What am I missing that I can add in the next 4 weeks? I will be on a backpack hunt in the Uintas North Slope Buck LE unit. Limiting hunting to 6-8 miles in. The areas I have scouted are steep. Other than spending the next month sitting on ice blocks for hours and carrying 100 lb sacks of flour what do y'all recommend? Anything y'all regret not doing training wise after y'all succeed (assume I won't as a novice but preparation seems smart)?


----------



## utahgolf (Sep 8, 2007)

Other than getting use to altitude, really strengthening my core helps. I have a bad lower back and a solid core helps with carrying that heavy pack, also working on my quads and hamstrings.
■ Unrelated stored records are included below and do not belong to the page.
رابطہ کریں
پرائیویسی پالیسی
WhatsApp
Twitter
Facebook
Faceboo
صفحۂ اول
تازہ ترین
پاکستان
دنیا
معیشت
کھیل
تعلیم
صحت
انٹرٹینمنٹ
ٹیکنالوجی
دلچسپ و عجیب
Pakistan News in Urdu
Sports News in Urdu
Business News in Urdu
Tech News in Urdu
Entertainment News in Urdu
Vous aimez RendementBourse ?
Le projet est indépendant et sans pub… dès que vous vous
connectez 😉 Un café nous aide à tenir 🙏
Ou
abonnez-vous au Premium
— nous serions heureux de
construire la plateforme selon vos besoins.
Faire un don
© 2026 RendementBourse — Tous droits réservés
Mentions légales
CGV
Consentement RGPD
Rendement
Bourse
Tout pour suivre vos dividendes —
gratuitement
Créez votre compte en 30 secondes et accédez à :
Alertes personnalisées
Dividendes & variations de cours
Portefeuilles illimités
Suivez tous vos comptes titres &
Dumb bell lunges, squats with a lot of control and stability and not heavy weights. etc.


----------



## DallanC (Jan 13, 2009)

"Round" is a shape... just say'n.


-DallanC


----------



## BPturkeys (Sep 13, 2007)

backcountry said:


> So, I have been working out ...
> 
> What am I missing that I can add in the next 4 weeks? ....


Well, although normally not a long lasting exercise, I always recommend a good romp with the little woman a must in any well rounded exercise routine.


----------



## backcountry (May 19, 2016)

I knew I was inviting a little snark with this post. Not witty enough to understand the "round" comment evidently.


----------



## plottrunner (Apr 3, 2008)

backcountry said:


> I knew I was inviting a little snark with this post. Not witty enough to understand the "round" comment evidently.
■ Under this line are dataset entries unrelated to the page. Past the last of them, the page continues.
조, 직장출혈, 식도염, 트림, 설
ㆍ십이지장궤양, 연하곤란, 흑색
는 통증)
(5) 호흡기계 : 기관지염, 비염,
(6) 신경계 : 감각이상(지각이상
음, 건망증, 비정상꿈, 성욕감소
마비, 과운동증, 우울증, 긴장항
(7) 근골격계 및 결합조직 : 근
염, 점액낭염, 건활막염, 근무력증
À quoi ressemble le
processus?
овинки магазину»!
It is the reply usually given when someone tells us heavier boys that we need to get in shape...;-)

I stepped on the scale this morning and it flashed a sign saying "Limit one rider at a time."


----------



## LostLouisianian (Oct 11, 2010)

I've been working on putting the yard in for 3 days and I've got sod coming in Wednesday if anyone wants some exercise 

I weigh 60 lbs too much so I started a diet last Monday. The first week I've lost 8 1/2 pounds. Only 51 1/2 to go and I'm going to do it by thanksgiving


----------



## backcountry (May 19, 2016)

Hehe, thanks for the clarity plotrunner. Fighting to work off this winters roundness as my normal shape is enough to haul into the backcountry. Moving into my heritage a little faster than I want each year.


----------